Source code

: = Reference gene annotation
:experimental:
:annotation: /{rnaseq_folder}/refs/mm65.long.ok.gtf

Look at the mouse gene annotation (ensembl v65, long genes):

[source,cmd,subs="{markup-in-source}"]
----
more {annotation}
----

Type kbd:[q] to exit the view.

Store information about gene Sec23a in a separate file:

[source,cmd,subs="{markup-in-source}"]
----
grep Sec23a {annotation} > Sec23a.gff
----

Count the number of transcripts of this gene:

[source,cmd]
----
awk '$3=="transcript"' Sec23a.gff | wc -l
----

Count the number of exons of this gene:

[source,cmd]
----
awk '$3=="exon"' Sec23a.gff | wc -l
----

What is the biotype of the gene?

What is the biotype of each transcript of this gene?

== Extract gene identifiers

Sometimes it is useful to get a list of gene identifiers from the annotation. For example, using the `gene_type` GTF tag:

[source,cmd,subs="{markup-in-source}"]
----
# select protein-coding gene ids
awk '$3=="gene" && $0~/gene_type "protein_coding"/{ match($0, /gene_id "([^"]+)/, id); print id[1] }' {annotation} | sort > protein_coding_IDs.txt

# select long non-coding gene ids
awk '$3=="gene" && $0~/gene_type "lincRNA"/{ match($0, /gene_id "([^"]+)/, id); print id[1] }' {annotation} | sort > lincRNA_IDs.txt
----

* _Assignment_:
Using the line that contains "sort > protein_coding_IDs.txt" as the first, reproduce each line exactly through the last line of the listing.

* _Solution to this task_:
awk '$3=="gene" && $0~/gene_type "protein_coding"/{ match($0, /gene_id "([^"]+)/, id); print id[1] }' {annotation} | sort > protein_coding_IDs.txt

# select long non-coding gene ids
awk '$3=="gene" && $0~/gene_type "lincRNA"/{ match($0, /gene_id "([^"]+)/, id); print id[1] }' {annotation} | sort > lincRNA_IDs.txt
----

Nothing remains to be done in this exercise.